Before you get to that point, though, they wheel you into the operating room, which you are not overjoyed to discover is really chilly. They keep it that way to discourage germs, and they won’t let you put on a sweater, Then the nurse spreads some soap on your bare chest and scrubs it vigorously. When she gets it the cleanest it has ever been, she spreads a fresh batch of soap on your chest and repeats the process. She does this three times. Then the surgeon steps up and starts to cut.

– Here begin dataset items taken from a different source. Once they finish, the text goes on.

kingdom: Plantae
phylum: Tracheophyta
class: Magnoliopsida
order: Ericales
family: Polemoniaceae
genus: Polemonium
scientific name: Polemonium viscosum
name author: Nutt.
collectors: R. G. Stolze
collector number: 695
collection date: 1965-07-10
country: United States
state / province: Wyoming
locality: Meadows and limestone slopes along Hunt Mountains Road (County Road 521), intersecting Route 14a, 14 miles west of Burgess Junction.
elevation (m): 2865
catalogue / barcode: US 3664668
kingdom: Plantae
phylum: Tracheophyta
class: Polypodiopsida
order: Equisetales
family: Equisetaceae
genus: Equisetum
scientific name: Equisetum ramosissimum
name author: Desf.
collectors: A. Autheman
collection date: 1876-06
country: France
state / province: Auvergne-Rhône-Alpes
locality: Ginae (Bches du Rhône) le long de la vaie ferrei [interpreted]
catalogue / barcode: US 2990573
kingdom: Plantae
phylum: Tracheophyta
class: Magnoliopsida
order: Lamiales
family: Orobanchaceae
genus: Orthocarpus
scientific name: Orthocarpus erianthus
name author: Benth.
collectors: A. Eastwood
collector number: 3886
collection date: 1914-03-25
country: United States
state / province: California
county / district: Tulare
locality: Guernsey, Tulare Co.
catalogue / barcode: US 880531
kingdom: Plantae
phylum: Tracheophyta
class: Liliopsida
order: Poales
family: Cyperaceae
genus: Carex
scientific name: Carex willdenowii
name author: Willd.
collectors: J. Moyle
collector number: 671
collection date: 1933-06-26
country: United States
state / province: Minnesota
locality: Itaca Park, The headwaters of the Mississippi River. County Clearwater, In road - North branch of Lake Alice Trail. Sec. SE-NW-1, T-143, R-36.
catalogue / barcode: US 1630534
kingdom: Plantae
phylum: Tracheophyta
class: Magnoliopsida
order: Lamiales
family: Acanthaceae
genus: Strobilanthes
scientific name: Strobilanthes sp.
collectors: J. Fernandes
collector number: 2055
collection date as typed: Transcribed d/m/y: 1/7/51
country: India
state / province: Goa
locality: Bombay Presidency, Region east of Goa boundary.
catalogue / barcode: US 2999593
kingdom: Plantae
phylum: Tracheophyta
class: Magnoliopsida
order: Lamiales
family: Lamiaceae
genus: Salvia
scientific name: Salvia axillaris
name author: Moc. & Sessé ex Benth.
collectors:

Were you thinking that might hurt? It doesn’t. You don’t feel any pain. At some time when you weren’t looking the anesthesiologist has put that whole area of your chest to sleep. You do feel that there is somebody doing all kinds of unexpected things down there, and you aren’t at all sure that you care for it. But then that stops and you’re on your way back to your hospital bed, all done.

And the next morning they send you home.

 

Back last winter, Deborah Webster, of Meadowbrook, NSW, Australia grew concerned about the way many scientists seemed to feel about the animals they studied — as “stimulus-response-driven robots incapable of thought or feeling” — so she wrote New Scientist with a suggestion: “Every scientist working in the field should be given a cat.”

That would be for training purposes. Then, when fully trained in such matters as opening and closing doors, choosing the right cat food and providing a comfortable lap to sit on, the scientist could return to his laboratory with an enhanced understanding of his subject.